Com a ação do tempo, o avanço e o recuo do mar toda área a frente do monumento denominada faixa costeira ou zona de amortecimento foi adquirindo características peculiares. Diante da dinâmica natural a região costeira, considerada área de amortecimento natural e palco de um extraordinário ecossistema, está ameaçada pela ação antrópica, na qual as leis e órgãos ambientais existentes não conseguem conter. Dentre as mais afetas são as áreas de restingas constituídas por uma rica e complexa vegetação cuja existência está associada às inúmeras variações microclimáticas e geomorfológicas que atuam no local durante todo o ano. Ações como queimadas, deslocamento de veículos, caminhadas, etc, comprometem todo o equilíbrio ecossistêmico do local.   

 

 

Se foi necessário centenas de milhões de anos para constituir o que é hoje o fascinante e magnífico monumento geológico e seu conjunto de mosaicos ecossistêmicos situados no seu entorno, não havendo uma reversão na dinâmica depredatória, talvez na terceira ou quarta geração quem visitar ou residir no local encontrará apenas resquícios do que foi um dia uma das paisagens cênicas mais belas e deslumbrantes do Brasil. No final da década de 1990, ambientalistas já debatiam   insistentemente a possibilidade de criar instrumentos propondo dar um basta às atividades destruidoras no balneário. No entanto os resultados não foram tão promissores. A situação tornou-se mais preocupante quando a imprensa noticiou que uma empresa criciumense, proprietária de vasta extensão de terras constituída de APPs estava interessada em construir mega empreendimento turístico no local.

A reação dos ambientalistas, do ministério público federal, estadual e da própria comunidade acerca das propostas apresentadas foi de refutá-las, visto que segundo Vera L. C. Bedinoto, Promotora de Justiça e Curadora de Defesa do Meio Ambiente da época alegou que vários empreendimentos, e até mesmo cidades, se expandiram invadindo restingas, criando um quadro preocupante, visto que como conseqüência direta teve-se uma drástica redução das áreas que ainda conservam os atributos naturais desses ecossistemas. Foi com essas e outras justificativas que a referida autoridade do judiciário sentenciou parecer embargando o respectivo empreendimento por considerar nocivo ao ecossistema.

A ação embargatória ou proibitiva também surtiu efeito para as demais propriedades ou lotes situados em toda extensão. As iniciativas para tentar burlar as decisões judiciárias acerca das proibições de construções  foram constantes e muitas delas frutíferas, cujas autorizações foram concedidas apenas para reformas ou reparos, porém se constituindo em novas construções, com ampliação até da área construída.  Esse “afrouxamento institucional” abriu precedente para ações deliberadas de cortes de vegetação de restinga e construções de residências à revelia da lei.

◆ **Material fornecido**

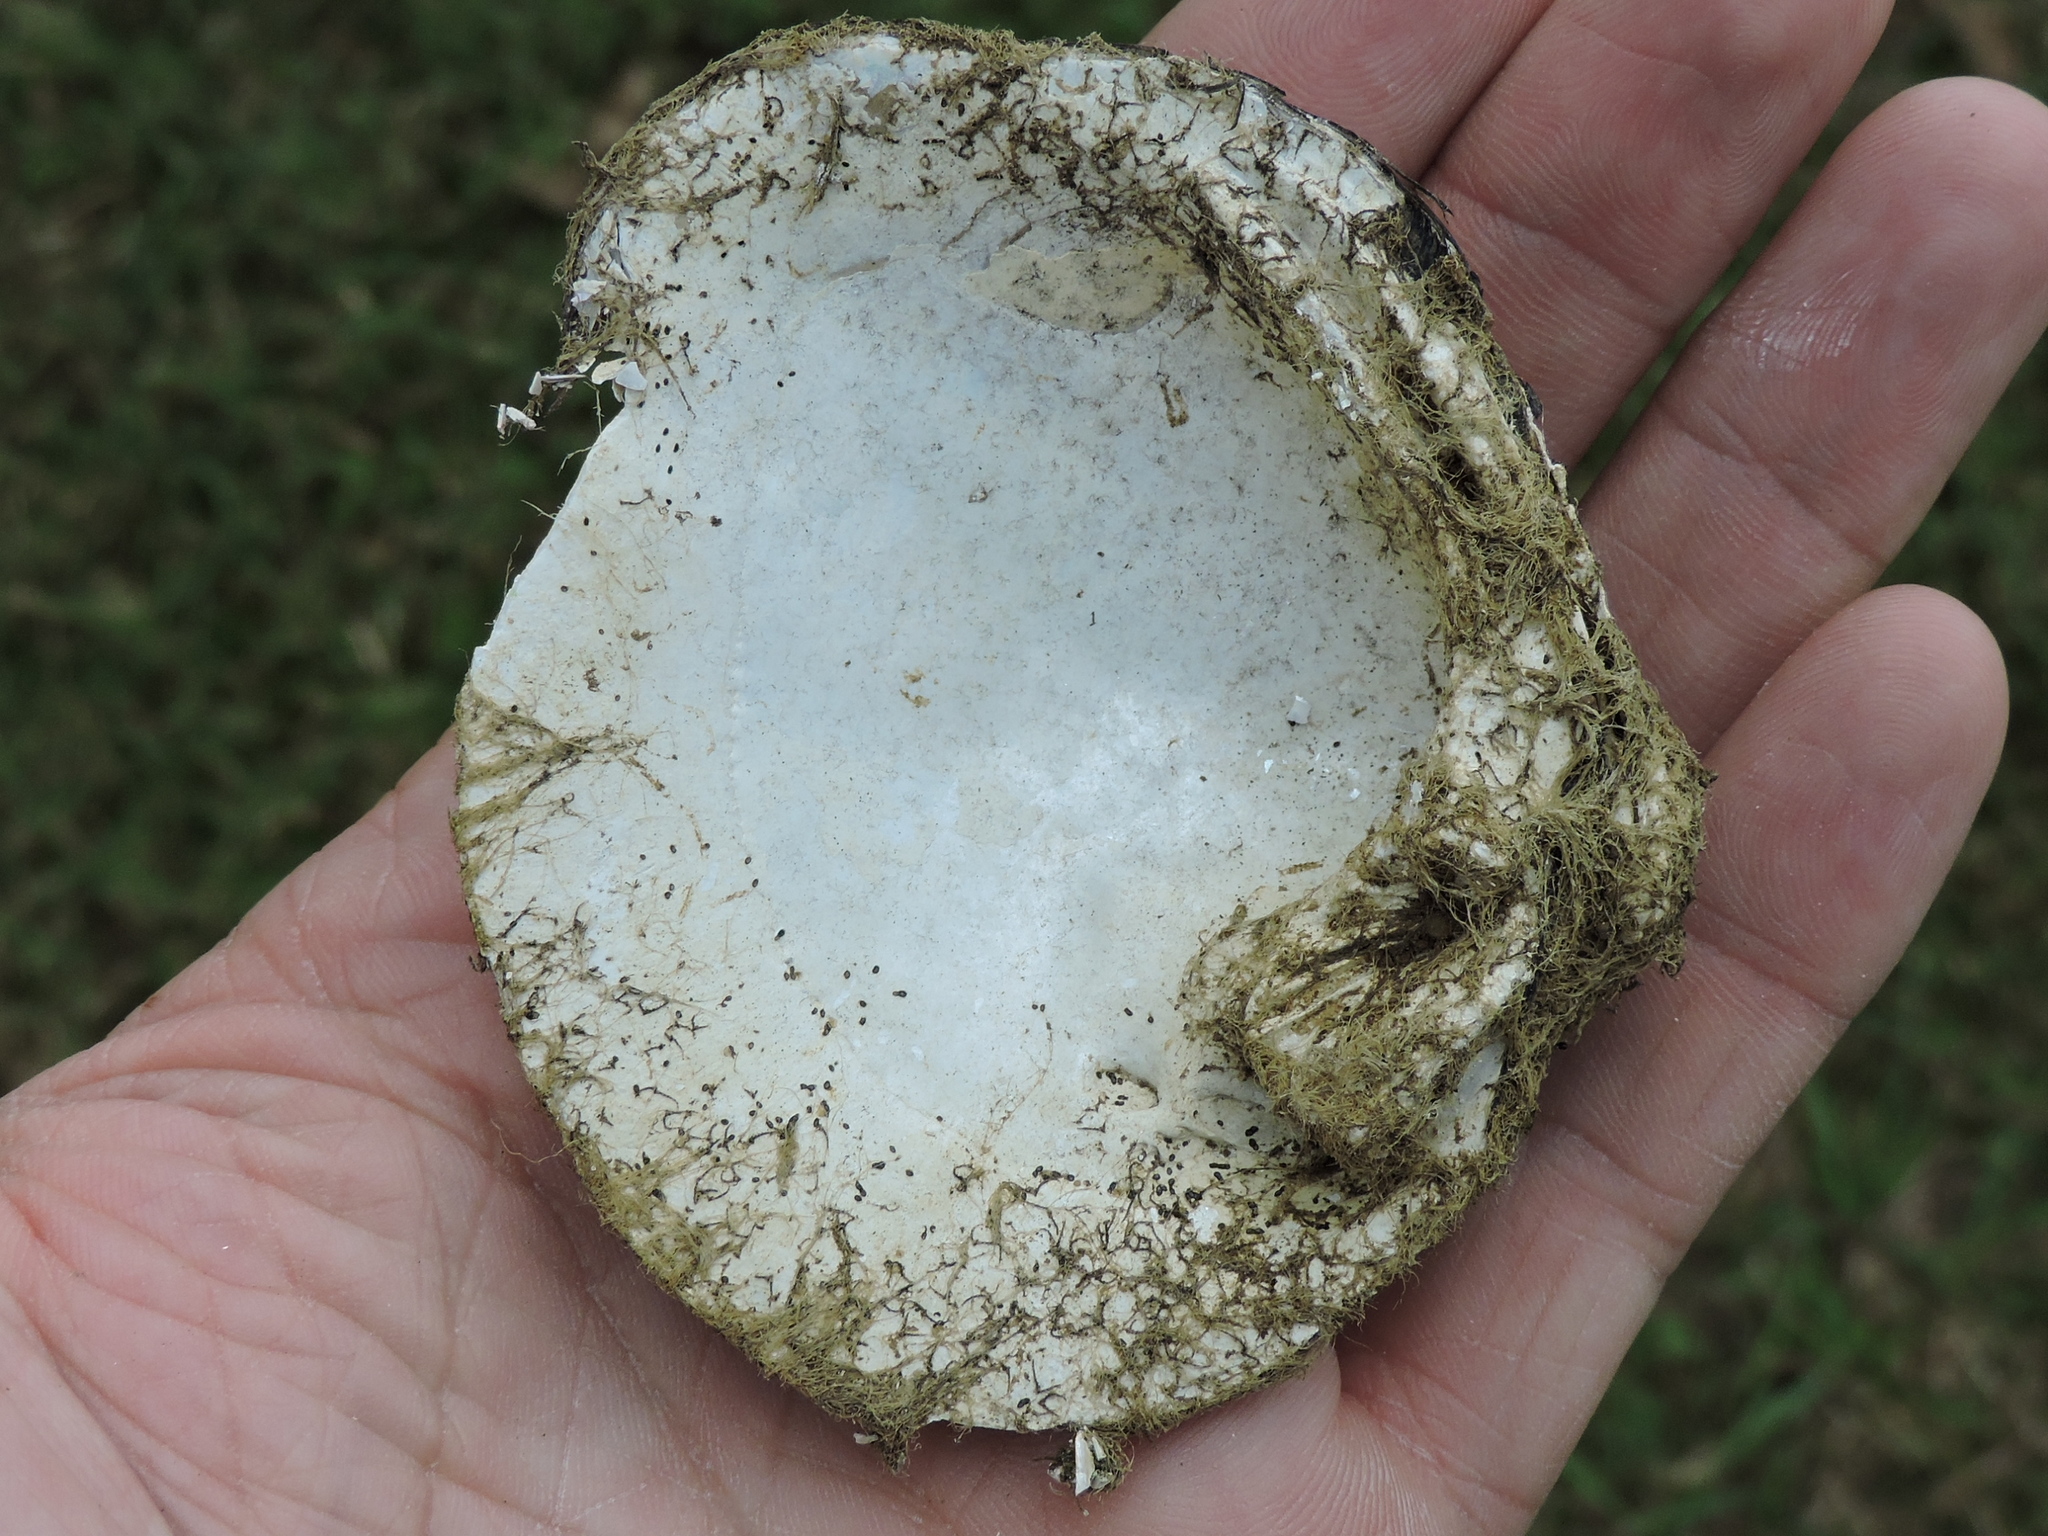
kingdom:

◆ **Tarefa proposta**
Escreva a continuação do trecho sobre a degradação das restingas na faixa costeira diante do monumento, começando logo após a última frase apresentada.

◆ **Resposta esperada**
Do ponto de vista do solo da região em questão a construção de novas ruas, residências e de arborização com espécies exóticas resulta na formação de uma barreira que bloqueia a circulação dos ventos produzindo considerável desequilíbrio entre deposição de sedimentos, ventos e recursos hídricos. Além do mais, novas construções reduzem a infiltração hídrica, a impermeabilidade do solo e a obstrução dos cursos d’água gerando alagamentos em áreas isoladas e desequilibrando os próprios lençóis freáticos que comprometem a recarga dos mananciais próximos.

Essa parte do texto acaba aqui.